# 3-edge colorable cubic graph with an embedding on an orientable surface that is not 4-face colorable

Let $$G$$ be a simple cubic graph that is cellularly embedded on a surface such that the regions of $$G$$ are 4-colorable. Then by labeling the colors by the elements of $$\mathbb{Z}/2\mathbb{Z} \times \mathbb{Z}/2\mathbb{Z}$$, we can 3-color the edges by taking the color of each edge to be the sum of its two adjacent regions.

The converse of this works for planar graphs - namely a 3-edge coloring can be converted into a face coloring. I would like to know an example where this fails for higher genus cubic graphs. Namely, is there an example of a cubic 3-edge colorable graph cellularly embedded of a surface that is not 4-region colorable?

• I think that for your first process to be correct, you also need the Graph $G$ to be bridgeless. This is the key point as you will never have an edge colored by (0,0) is $G$ is bridgeless, hence reducing to 3 colors. Otherwise this does not work. Jan 21, 2019 at 11:45
• @ThomasLesgourgues You're right - without reading too carefully, I assumed that this was one of the things implied by "cellular embedding" (when there's a bridge, the face that's on both sides of that bridge is kind of awkward) but it's not (apparently it's not awkward enough, according to Wikipedia.) Although maybe we might not consider a graph where a face borders itself to be $4$-colorable, or colorable at all.

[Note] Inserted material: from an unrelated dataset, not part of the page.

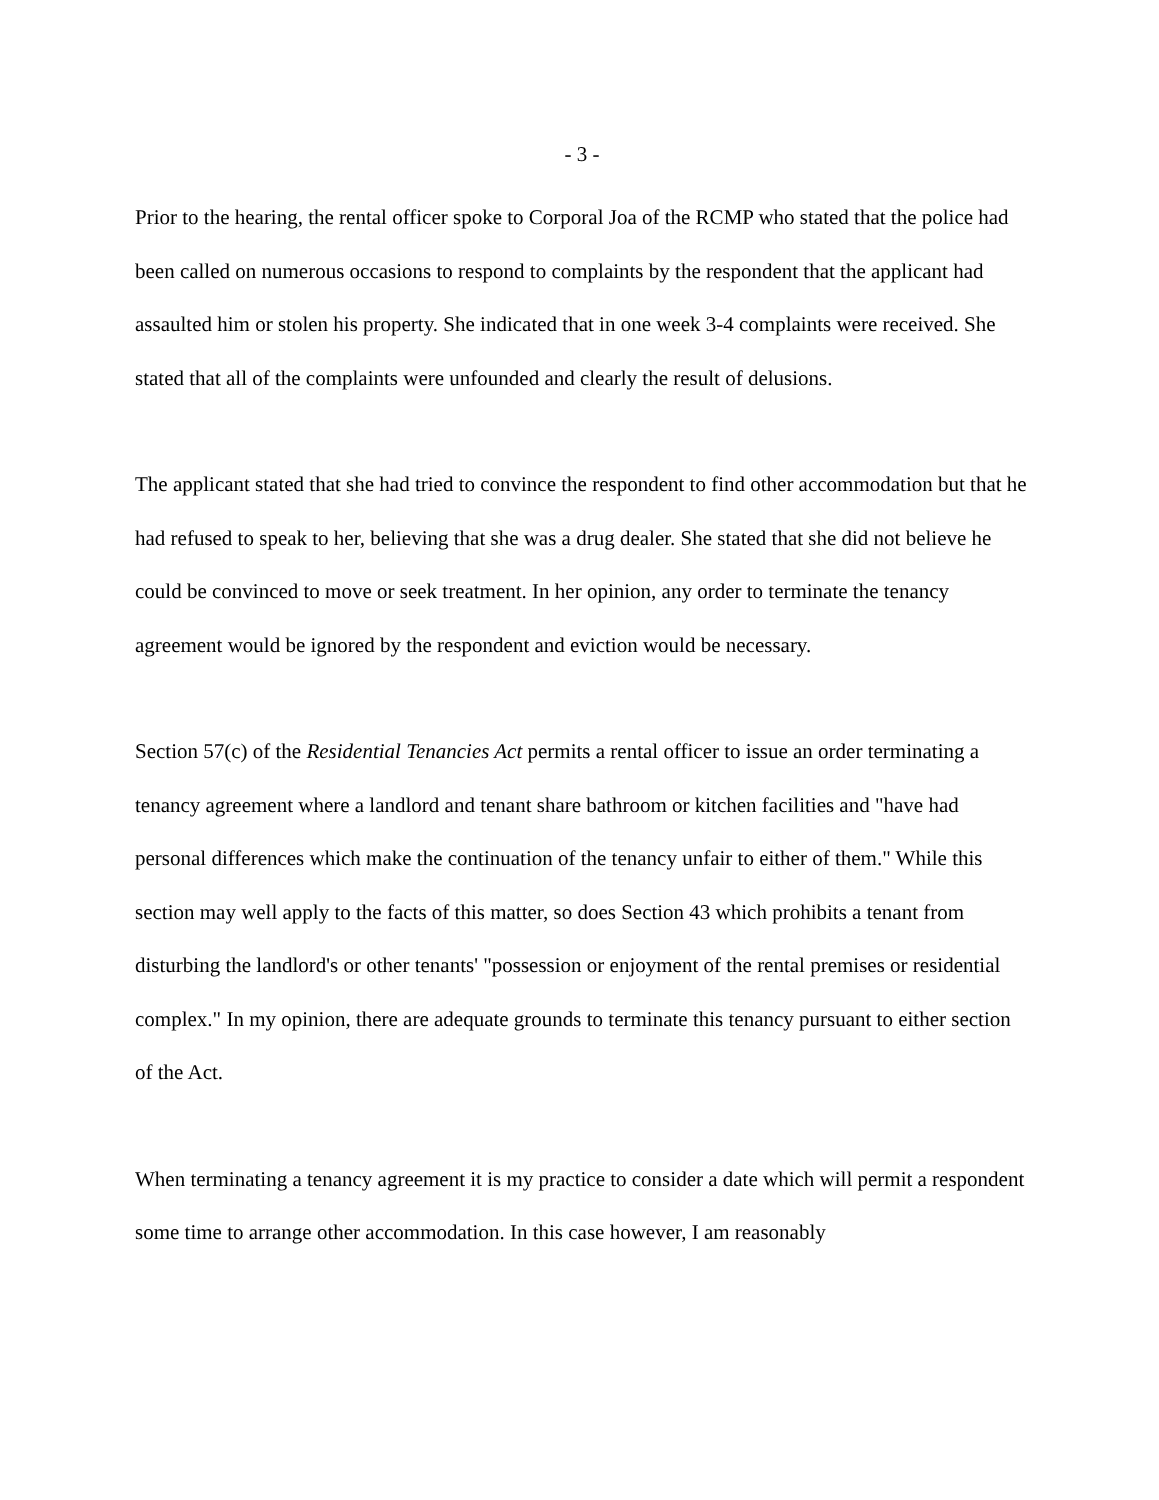- 3 -
Prior to the hearing, the rental officer spoke to Corporal Joa of the RCMP who stated that the police had been called on numerous occasions to respond to complaints by the respondent that the applicant had assaulted him or stolen his property. She indicated that in one week 3-4 complaints were received. She stated that all of the complaints were unfounded and clearly the result of delusions.
The applicant stated that she had tried to convince the respondent to find other accommodation but that he had refused to speak to her, believing that she was a drug dealer. She stated that she did not believe he could be convinced to move or seek treatment. In her opinion, any order to terminate the tenancy agreement would be ignored by the respondent and eviction would be necessary.
Section 57(c) of the Residential Tenancies Act permits a rental officer to issue an order terminating a tenancy agreement where a landlord and tenant share bathroom or kitchen facilities and "have had personal differences which make the continuation of the tenancy unfair to either of them." While this section may well apply to the facts of this matter, so does Section 43 which prohibits a tenant from disturbing the landlord's or other tenants' "possession or enjoyment of the rental premises or residential complex." In my opinion, there are adequate grounds to terminate this tenancy pursuant to either section of the Act.
When terminating a tenancy agreement it is my practice to consider a date which will permit a respondent some time to arrange other accommodation. In this case however, I am reasonably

Jan 21, 2019 at 17:44
• @ThomasLesgourgues The condition that the regions of the graph on the surface are 4-colorable implies that we don't have anything like that going on. Jan 22, 2019 at 1:19
• @user101010. I think this is wrong, ANY planar graph is 4 face colorable, this is actually just the 4 color theorem. But you need the graph to be bridgeless in order to transfer the 4-face coloring into a 3-edge coloring. I might be wrong, happy to discuss Jan 22, 2019 at 9:30

Take a cellular embedding of $$K_5$$ in the torus, and turn it into a cubic graph by replacing each vertex by a $$4$$-cycle. Here's what this might look like: The result is $$3$$-edge-colorable: color the edges of each $$4$$-cycle using two of the colors, and use the third color on the long edges.
However, the faces of this embedding are not $$4$$-colorable. You can check that any two of the large faces of length $$8$$ are adjacent to each other (and therefore coloring all $$5$$ of these faces takes $$5$$ distinct colors).